Cathay Pacific has quite a presence between Hong Kong and Kuala Lumpur, as they operate 4x daily flights between the two cities. They’re the primary airline in the market, especially given that Malaysia Airlines only operates 737s between the two cities nowadays.
As some of you may know, Cathay Pacific has a wholly owned subsidiary, called Dragonair, though it’s being rebranded as Cathay Dragon. I think the rebranding is brilliant, given that in the past many people have been confused about the relationship between Cathay Pacific and Dragonair — by adding “Cathay” to the name, the relationship is hopefully a bit clearer to the average consumer.
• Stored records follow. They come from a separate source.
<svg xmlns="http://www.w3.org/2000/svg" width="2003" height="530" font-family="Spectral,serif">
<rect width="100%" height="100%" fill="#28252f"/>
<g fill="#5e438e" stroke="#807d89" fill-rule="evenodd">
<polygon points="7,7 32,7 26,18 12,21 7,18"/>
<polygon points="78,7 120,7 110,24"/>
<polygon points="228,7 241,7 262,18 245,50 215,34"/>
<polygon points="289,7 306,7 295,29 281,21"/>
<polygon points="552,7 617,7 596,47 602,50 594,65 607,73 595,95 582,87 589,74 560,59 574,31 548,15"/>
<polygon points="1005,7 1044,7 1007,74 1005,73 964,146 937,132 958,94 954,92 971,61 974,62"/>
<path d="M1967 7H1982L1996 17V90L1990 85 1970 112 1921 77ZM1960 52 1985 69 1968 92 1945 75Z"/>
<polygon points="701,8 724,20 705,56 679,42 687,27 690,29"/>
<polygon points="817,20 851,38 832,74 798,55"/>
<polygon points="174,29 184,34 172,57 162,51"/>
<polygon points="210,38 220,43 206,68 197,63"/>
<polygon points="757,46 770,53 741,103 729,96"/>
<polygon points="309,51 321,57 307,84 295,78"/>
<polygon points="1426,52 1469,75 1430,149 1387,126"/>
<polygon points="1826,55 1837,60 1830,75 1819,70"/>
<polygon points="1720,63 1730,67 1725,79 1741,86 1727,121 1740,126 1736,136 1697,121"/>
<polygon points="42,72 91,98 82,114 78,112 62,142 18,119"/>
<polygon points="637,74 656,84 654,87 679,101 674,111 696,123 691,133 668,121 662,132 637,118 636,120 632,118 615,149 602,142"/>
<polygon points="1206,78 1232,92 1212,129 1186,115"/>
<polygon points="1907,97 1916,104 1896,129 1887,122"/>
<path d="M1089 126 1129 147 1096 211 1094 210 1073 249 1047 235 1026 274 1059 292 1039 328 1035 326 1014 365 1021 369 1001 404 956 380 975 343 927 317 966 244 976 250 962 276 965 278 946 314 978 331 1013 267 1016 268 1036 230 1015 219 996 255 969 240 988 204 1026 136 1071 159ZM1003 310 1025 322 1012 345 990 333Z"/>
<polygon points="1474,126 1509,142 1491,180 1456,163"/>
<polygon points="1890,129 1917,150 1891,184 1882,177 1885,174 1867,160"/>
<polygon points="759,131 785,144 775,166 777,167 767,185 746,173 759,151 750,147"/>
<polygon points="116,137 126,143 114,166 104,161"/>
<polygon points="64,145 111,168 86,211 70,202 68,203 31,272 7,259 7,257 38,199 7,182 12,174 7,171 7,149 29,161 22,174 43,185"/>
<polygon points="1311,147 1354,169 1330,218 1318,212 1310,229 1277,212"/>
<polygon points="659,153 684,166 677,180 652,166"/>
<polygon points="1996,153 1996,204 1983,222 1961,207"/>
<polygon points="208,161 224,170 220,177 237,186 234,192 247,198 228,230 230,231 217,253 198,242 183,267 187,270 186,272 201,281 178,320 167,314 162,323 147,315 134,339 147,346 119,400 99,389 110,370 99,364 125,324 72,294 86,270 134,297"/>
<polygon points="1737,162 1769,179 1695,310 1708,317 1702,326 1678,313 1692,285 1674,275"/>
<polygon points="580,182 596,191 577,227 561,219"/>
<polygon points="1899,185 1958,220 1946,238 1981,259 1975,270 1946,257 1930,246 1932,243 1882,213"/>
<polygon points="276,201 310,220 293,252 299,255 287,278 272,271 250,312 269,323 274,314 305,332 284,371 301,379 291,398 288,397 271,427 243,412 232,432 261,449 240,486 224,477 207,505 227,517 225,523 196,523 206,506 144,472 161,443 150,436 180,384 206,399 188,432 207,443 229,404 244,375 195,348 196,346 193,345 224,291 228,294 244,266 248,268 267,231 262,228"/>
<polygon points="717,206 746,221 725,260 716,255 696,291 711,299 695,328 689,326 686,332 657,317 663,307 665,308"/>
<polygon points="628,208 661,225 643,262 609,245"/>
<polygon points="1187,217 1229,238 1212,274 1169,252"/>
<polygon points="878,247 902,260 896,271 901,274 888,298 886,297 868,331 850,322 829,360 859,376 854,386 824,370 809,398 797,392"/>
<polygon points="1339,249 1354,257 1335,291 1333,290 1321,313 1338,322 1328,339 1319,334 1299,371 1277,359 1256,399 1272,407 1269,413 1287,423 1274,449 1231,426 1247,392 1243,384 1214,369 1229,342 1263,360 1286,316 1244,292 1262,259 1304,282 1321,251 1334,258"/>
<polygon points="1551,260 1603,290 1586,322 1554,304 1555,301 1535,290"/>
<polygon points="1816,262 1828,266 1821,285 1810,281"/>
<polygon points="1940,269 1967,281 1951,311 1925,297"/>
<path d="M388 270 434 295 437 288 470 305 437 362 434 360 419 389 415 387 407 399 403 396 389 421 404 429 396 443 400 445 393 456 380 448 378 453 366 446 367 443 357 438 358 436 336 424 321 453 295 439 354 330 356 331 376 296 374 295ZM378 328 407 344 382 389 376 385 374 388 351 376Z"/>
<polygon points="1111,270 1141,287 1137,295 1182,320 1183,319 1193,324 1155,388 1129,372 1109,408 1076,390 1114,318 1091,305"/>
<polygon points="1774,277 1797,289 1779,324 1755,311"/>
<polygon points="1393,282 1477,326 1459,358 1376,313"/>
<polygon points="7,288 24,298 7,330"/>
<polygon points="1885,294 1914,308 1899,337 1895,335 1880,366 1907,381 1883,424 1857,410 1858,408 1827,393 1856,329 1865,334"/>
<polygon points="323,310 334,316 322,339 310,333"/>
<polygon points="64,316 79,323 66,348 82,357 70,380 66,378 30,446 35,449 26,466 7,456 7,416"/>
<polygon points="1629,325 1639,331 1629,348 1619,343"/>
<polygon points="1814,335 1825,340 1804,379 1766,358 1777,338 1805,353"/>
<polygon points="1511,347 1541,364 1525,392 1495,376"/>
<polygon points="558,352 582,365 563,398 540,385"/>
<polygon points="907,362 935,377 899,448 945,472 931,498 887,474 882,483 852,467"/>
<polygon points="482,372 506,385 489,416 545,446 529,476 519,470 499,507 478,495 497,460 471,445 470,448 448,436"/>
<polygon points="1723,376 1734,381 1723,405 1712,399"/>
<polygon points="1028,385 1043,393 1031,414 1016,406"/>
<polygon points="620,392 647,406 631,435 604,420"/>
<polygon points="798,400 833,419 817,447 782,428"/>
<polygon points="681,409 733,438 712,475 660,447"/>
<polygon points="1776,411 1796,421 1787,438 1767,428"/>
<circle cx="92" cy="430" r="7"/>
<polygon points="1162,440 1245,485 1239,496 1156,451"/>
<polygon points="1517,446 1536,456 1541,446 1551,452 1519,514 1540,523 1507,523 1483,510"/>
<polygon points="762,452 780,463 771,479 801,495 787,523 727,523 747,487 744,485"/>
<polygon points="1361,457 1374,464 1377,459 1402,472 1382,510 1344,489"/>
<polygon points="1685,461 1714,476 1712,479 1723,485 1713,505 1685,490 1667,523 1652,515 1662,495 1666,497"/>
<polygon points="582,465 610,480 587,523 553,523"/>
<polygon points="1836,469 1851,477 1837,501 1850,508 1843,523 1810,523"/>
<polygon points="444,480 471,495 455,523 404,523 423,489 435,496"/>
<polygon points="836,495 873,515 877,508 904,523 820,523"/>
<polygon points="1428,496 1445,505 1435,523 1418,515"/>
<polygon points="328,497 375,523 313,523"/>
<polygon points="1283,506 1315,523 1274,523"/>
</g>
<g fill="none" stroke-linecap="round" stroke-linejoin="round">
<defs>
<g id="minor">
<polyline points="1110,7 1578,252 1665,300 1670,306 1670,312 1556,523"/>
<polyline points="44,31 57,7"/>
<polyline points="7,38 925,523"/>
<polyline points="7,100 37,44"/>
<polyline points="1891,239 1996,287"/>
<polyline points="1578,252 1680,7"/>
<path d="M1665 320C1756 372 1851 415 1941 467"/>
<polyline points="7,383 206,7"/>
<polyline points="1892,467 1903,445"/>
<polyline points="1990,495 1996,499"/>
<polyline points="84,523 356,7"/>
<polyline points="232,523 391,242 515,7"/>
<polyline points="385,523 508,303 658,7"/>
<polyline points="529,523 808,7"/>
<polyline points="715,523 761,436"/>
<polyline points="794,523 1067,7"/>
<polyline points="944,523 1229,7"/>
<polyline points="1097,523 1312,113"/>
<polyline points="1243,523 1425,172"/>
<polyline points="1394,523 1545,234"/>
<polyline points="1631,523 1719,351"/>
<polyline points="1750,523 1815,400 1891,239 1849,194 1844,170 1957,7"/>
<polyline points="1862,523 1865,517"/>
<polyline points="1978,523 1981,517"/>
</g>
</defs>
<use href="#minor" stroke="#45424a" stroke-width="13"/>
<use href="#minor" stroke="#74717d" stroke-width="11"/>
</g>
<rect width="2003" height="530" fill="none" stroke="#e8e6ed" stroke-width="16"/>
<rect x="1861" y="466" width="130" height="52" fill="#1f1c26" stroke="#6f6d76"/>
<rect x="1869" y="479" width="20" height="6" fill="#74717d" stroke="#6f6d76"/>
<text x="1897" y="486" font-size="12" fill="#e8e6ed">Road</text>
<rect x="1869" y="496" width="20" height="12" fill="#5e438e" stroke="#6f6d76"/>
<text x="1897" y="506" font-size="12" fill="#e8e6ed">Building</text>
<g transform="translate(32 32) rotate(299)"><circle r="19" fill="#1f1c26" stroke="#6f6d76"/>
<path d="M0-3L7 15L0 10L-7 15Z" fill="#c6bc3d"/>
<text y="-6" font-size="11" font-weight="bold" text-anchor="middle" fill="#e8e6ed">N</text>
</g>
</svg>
Essentially Cathay Dragon is to Cathay Pacific as American Eagle is to American… sort of. They’re a regional carrier, and operate routes to China (a market in which they’re actually considered to be a “premium” airline), as well as to many other leisure destinations within Asia.
Well, interestingly Cathay Pacific will be discontinuing flights between Hong Kong and Kuala Lumpur by May 2017. Cathay Pacific’s flights in the market will be replaced by Cathay Dragon, which will operate a similar schedule.
Petronas Towers in Kuala Lumpur
Now here’s the crazy part — Cathay Pacific is transferring five A330 aircraft to Cathay Dragon.
Per the press release:
Dragonair today announced that it will operate four daily flights between Hong Kong and Kuala Lumpur commencing early next year, further strengthening the airline’s regional network.
The new flights will be introduced progressively between March and May 2017. Kuala Lumpur will become Dragonair’s third destination in Malaysia – the airline already operates 11 weekly flights to Penang and five weekly flights to Kota Kinabalu. Together with Kuala Lumpur, Dragonair will be operating 44 weekly flights to Malaysia.
Cathay Pacific will cease its four daily flights to Kuala Lumpur upon the launch of the new Dragonair service. Additionally, five of Cathay Pacific’s Airbus A330 aircraft will be transferred to the Dragonair fleet to support the airline’s operation and growth.
In other words, Cathay Pacific is “canceling” the flights, and Cathay Dragon will pick up those flights with the planes that Cathay Pacific just transferred to them.
So, what’s in it for Cathay Pacific? Cathay Dragon has a lower cost structure, so they’re saving money with each flight they operate. From Cathay Pacific’s perspective I certainly can’t blame them, and I suspect Cathay Dragon’s growth within Asia will continue.
However, I’m sort of surprised that Cathay Pacific’s union contracts allows them to transfer planes in such a way, since it’s pretty clear what they’re doing here, that they’re essentially trying to save on staffing costs. Cathay Pacific has a pretty strong pilot union, so I’m shocked they don’t have a clause in their contract preventing something like this (or perhaps Cathay Pacific is getting away on some sort of a technicality).
For consumers there are a couple of potential implications:
- Historically the route has primarily been operated by regionally configured A330s, though they also sometimes flew longhaul configured A330s in the market, like when I flew them a while back; with Cathay Dragon, all planes will be in the short-haul configuration
- Cathay Dragon is a oneworld affiliate carrier, meaning oneworld benefits fully apply on them; however, Alaska Mileage Plan miles can be redeemed on Cathay Pacific, but not on Cathay Dragon, so you won’t be able to redeem Alaska miles to Kuala Lumpur on Cathay Pacific anymore
Cathay Pacific & Cathay Dragon regional business class seat
While the route change as such might not be huge news, I do find it interesting how apparent Cathay’s strategy here is. They’re transferring the planes and the route to their wholly owned subsidiary, as a way of saving on costs. For consumers this means that you can always expect the same regional product to Kuala Lumpur. Furthermore, this isn’t good for those hoping to redeem Alaska miles to Kuala Lumpur.
What do you make of Cathay Pacific’s Kuala Lumpur route transfer?